Ao longo de sua carreira, que durou catorze anos – 1982 a 1996, o quarteto vendeu milhões de discos e fez shows antológicos e polêmicos como o que rolou no Estádio Mané Garrincha, em Brasília, no ano de 1988, no qual teve invasão de palco e confronto entre a polícia e o público.

A liderança da Legião residia na persona de Renato Russo, vocalista e compositor, que ainda recebia o título de poeta do rock brasileiro por parte dos fãs, devido sua pública intimidade com a leitura e literatura.

No entanto, em entrevista ao Estadão, o guitarrista da Legião Urbana, Dado Villa-Lobos, disse que Renato Russo não era super genial como os fãs pensam. Ele comentou que ele “não era esse cara todo aí”.
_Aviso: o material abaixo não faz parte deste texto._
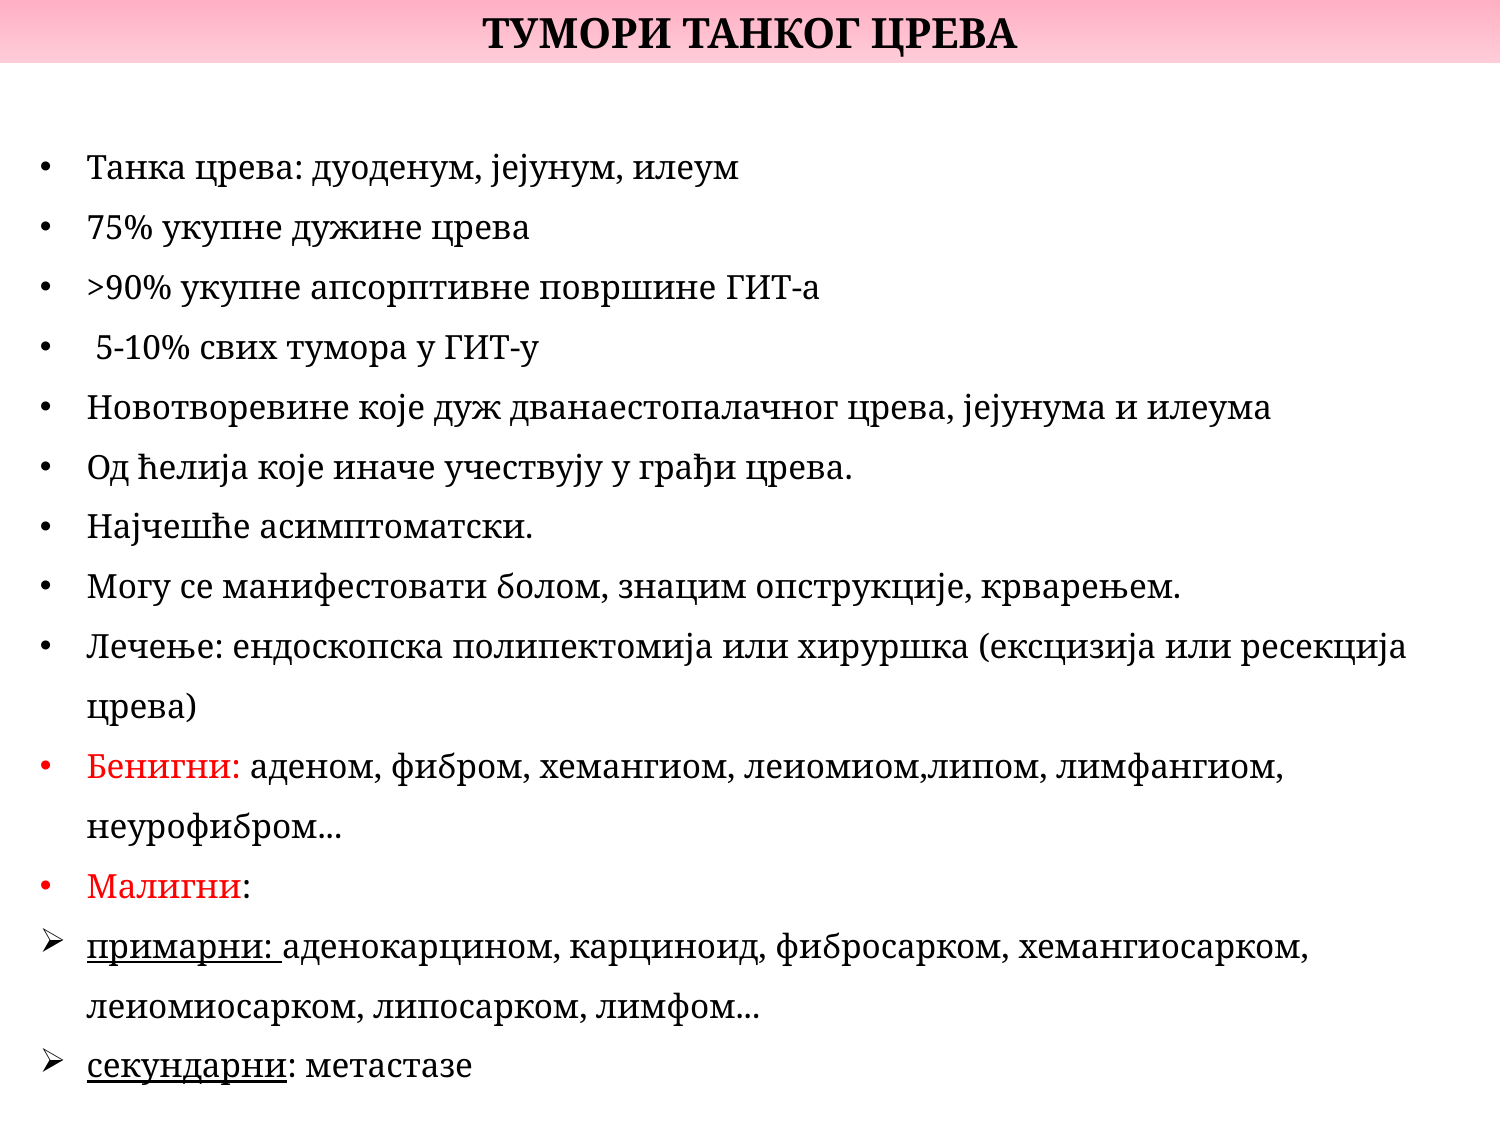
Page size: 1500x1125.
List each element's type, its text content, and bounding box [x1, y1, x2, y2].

text_box Танка црева: дуоденум, јејунум, илеум 75% укупне дужине црева >90% укупне апсорптивне површине ГИТ-а 5-10% свих тумора у ГИТ-у Новотворевине које дуж дванаестопалачног црева, јејунума и илеума Од ћелија које иначе учествују у грађи црева. Најчешће асимптоматски. Могу се манифестовати болом, знацим опструкције, крварењем. Лечење: ендоскопска полипектомија или хируршка (ексцизија или ресекција црева) Бенигни: аденом, фибром, хемангиом, леиомиом,липом, лимфангиом, неурофибром... Малигни: примарни: аденокарцином, карциноид, фибросарком, хемангиосарком, леиомиосарком, липосарком, лимфом... секундарни: метастазе [24, 119, 1488, 1125]
text_box ТУМОРИ ТАНКОГ ЦРЕВА [0, 0, 1500, 63]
“Talvez achar que ele fosse um cara super cabeça, super genial, super proativo, no sentido de escrevia muito, lia muito, tocava muito. Ele era um pouco de tudo, entendeu? Mas não era esse cara todo aí, entendeu? Ele era um cara que [com] a gente no fim de semana comia cachorro-quente e jogava Master [System, console que saiu no Brasil nos final dos anos 1980]”.

Dado completou falando sobre a principal qualidade do cantor: “Acho que o grande atributo dele foi acreditar nas pessoas que estavam em volta dele, que eram mais jovens, e fazer um projeto acontecer. Um projeto de uma banda de rock, né? Quando você é adolescente, você monta esse sonho de uma banda de rock que nada mais é do que você fazer música para chegar nas pessoas e transformar as pessoas de algum jeito”.